From the old French word for knighthood, "chevalerie", the art of being a chevalier (a knight or horseman).
This was originally a system by which mounted warriors were to act, but while service to their people is touched upon the general goal of medieval knights was not saving many a damsel in distress, devotion to God, or enforcing justice; most knights defined chivalry as warfare and obtaining fame and fortune in the name of their king(s) and without any display of cowardice in battle. In a sense, it's hardly different from joining the military for the benefits that it offers, including the money that pours in from the business of war. Chivalry was basically a boy's culture: fighting other men, riding horses, power and profit and the ability to exploit that power.
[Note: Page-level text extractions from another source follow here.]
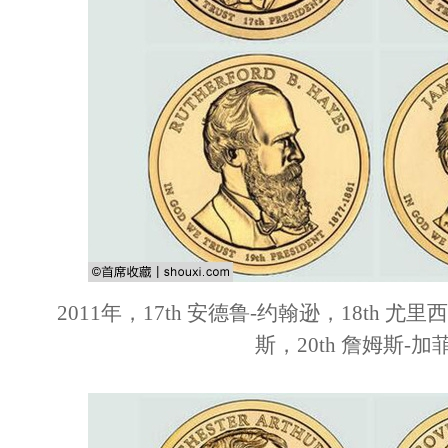
2011年，17th 安德鲁-约翰逊，18th 尤里
斯，20th 詹姆斯-加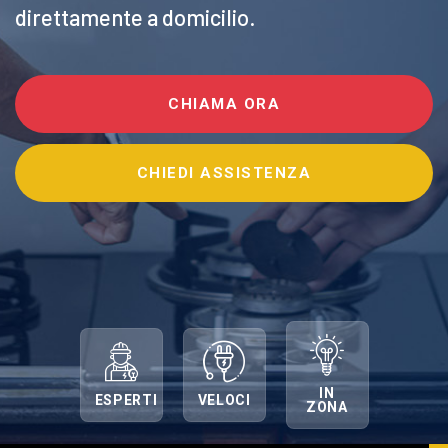
direttamente a domicilio.
CHIAMA ORA
CHIEDI ASSISTENZA
IN
ESPERTI
VELOCI
ZONA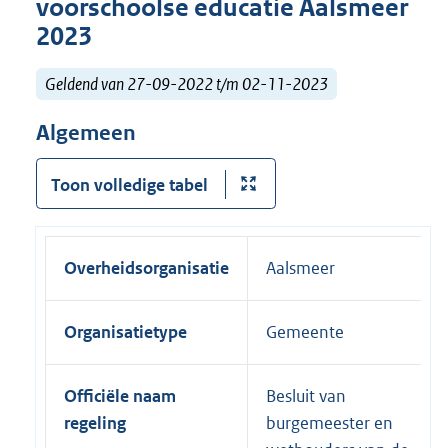
voorschoolse educatie Aalsmeer
2023
Geldend van 27-09-2022 t/m 02-11-2023
Algemeen
Toon volledige tabel
Overheidsorganisatie
Aalsmeer
Organisatietype
Gemeente
Officiële naam
Besluit van
regeling
burgemeester en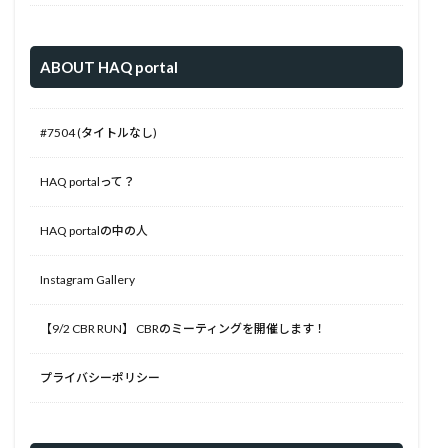
ABOUT HAQ portal
#7504 (タイトルなし)
HAQ portalって？
HAQ portalの中の人
Instagram Gallery
【9/2 CBR RUN】 CBRのミーティングを開催します！
プライバシーポリシー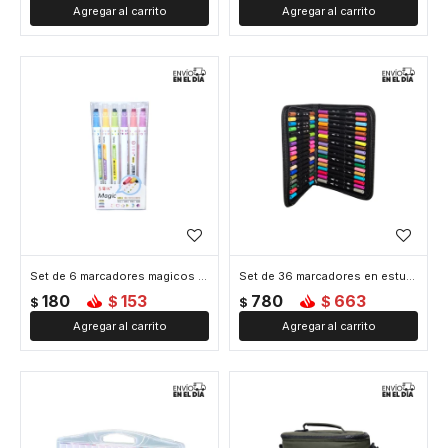
Set de 6 marcadores magicos con diferentes diseños
Set de 36 marcadores en estuche
180
153
780
663
$
$
$
$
The modern notion of chivalry as courtesy to women has tenuous links to chivalry as it was originally conceived. Perhaps courtly love (coined in 1883 to describe the worship of a married noblewoman by a lowly troubadour or knight and his vow to do great deeds in her honor) influenced this notion, but courtly love is, for all intents and purposes, adultery (very dangerous to both participants) and to what extent that courtly love was ever practiced remains unknown.
Chivalry, for the most part, was the opposite of the Geneva Convention; it was all about making a profit on war. The image of an honorable knight saving a fair maiden from a dragon is not much more than sheer fantasy, and most of it seems to stem from the Victorian era; the Victorians, in the midst of the Industrial Revolution, looked at the Middle Ages through rose colored glasses as an idyllic place of pre-industrial innocence, projecting their own ideals of men and women onto the knight and the damsel in distress. A real knight in shining armor was actually more like a trained assassin and the local rapist rolled into one and the damsel in distress, a helpless shrinking violet, never really existed.